Ana Luíza estava debruçada na varanda, os pés descalços encostando na madeira gasta do assoalho. Tinha vinte e sete anos e uma calma que era só fachada — por dentro, carregava a pressa de quem queria que a vida finalmente acontecesse.
— Vai ficar aí parada feito espantalho ou vai ajudar a tirar leite? — gritou Dona Zefa lá do quintal, com a mão na cintura e um sorriso no canto da boca.
— Tô indo, mulher! — respondeu Ana, rindo. — Só tô sentindo o cheiro da manhã.
Desceu as escadas com passos leves, trança solta nas costas e a camisa arregaçada até os cotovelos. A terra grudava nos pés, mas aquilo era mais reconfortante do que qualquer sapato da cidade.
Mal sabia ela que aquele dia traria bem mais do que ordenha e café quente.
O sol do meio-dia batia forte no capô prateado do carro alugado, que tremia a cada buraco da estrada de terra. Miguel segurava firme o volante enquanto tentava, inutilmente, seguir as instruções do GPS — que, agora, apenas repetia "Recalculando rota" em um tom debochado.
— Recalculando é o escambau... — murmurou ele, limpando o suor da testa com a manga da camisa social amassada. — Eu devia estar num escritório com ar-condicionado, não enfiado no mato atrás de uma fazenda com nome de santa...
A paisagem ao redor era um mar de verde, com morros suaves e cercas de madeira que delimitavam pequenas plantações. Vacas pastavam ao longe, indiferentes ao caos urbano que ele havia deixado para trás. Um bando de passarinhos cruzou o céu limpo, cantando alto como se zombassem dele.

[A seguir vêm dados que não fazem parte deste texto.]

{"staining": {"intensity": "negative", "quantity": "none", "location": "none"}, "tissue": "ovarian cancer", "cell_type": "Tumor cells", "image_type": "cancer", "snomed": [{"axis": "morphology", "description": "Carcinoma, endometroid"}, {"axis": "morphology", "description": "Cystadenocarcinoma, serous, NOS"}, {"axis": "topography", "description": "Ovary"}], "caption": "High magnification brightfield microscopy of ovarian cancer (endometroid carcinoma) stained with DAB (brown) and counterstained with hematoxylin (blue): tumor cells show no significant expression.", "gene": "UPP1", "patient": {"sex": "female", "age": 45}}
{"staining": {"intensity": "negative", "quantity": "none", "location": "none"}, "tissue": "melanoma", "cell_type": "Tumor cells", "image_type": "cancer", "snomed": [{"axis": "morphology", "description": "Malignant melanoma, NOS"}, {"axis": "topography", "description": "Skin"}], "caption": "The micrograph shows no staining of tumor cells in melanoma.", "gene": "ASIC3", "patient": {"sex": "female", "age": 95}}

De repente, viu uma figura feminina ao longe, andando devagar por uma trilha paralela à estrada, com um chapéu de palha cobrindo o rosto e uma cesta de flores nos braços.
— Aleluia, alguém vivo. — disse Miguel, estacionando o carro aos trancos.
Ele saiu pisando na terra seca, quase escorregando na poeira fina. Se aproximou, erguendo a mão.
— Oi! Com licença... é por aqui a Fazenda Santa Luzia?
A moça ergueu o rosto devagar. Tinha olhos escuros e vivos, e um sorriso pequeno, mas intrigado. Uma mecha de cabelo castanho escapava por baixo do chapéu. Ela olhou Miguel dos pés à cabeça, com um ar divertido.
— É sim, uai. Mas cê tá com cara de quem perdeu o rodeio e achou o mato.
Miguel riu, sem graça.
— Eu sou o Miguel. Arquiteto. Vim pra acompanhar o projeto da casa ecológica. Tô... um pouco perdido.
— Percebi. — ela respondeu, com a voz mansa e arrastada. — Essa estrada engana mesmo. Mas não se assuste não, a fazenda é logo ali. Vem que eu te mostro o caminho.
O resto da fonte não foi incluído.